Записи данных:
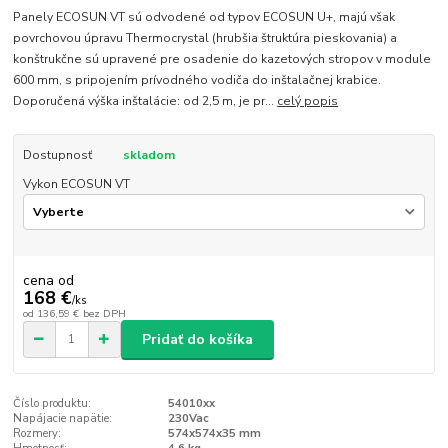
Panely ECOSUN VT sú odvodené od typov ECOSUN U+, majú však
povrchovou úpravu Thermocrystal (hrubšia štruktúra pieskovania) a
konštrukčne sú upravené pre osadenie do kazetových stropov v module
600 mm, s pripojením prívodného vodiča do inštalačnej krabice.
Doporučená výška inštalácie: od 2,5 m, je pr...
celý popis
Dostupnosť
skladom
Vykon ECOSUN VT
cena od
168 €
/
ks
od
136,59 €
bez DPH
Pridať do košíka
Číslo produktu:
54010xx
Napájacie napätie:
230Vac
Rozmery:
574x574x35 mm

Цель задания: Перепишите слово в слово текст всех записей выше, не включая в ответ изображения.

Выполненное упражнение:
Panely ECOSUN VT sú odvodené od typov ECOSUN U+, majú však
povrchovou úpravu Thermocrystal (hrubšia štruktúra pieskovania) a
konštrukčne sú upravené pre osadenie do kazetových stropov v module
600 mm, s pripojením prívodného vodiča do inštalačnej krabice.
Doporučená výška inštalácie: od 2,5 m, je pr...
celý popis
Dostupnosť
skladom
Vykon ECOSUN VT
cena od
168 €
/
ks
od
136,59 €
bez DPH
Pridať do košíka
Číslo produktu:
54010xx
Napájacie napätie:
230Vac
Rozmery:
574x574x35 mm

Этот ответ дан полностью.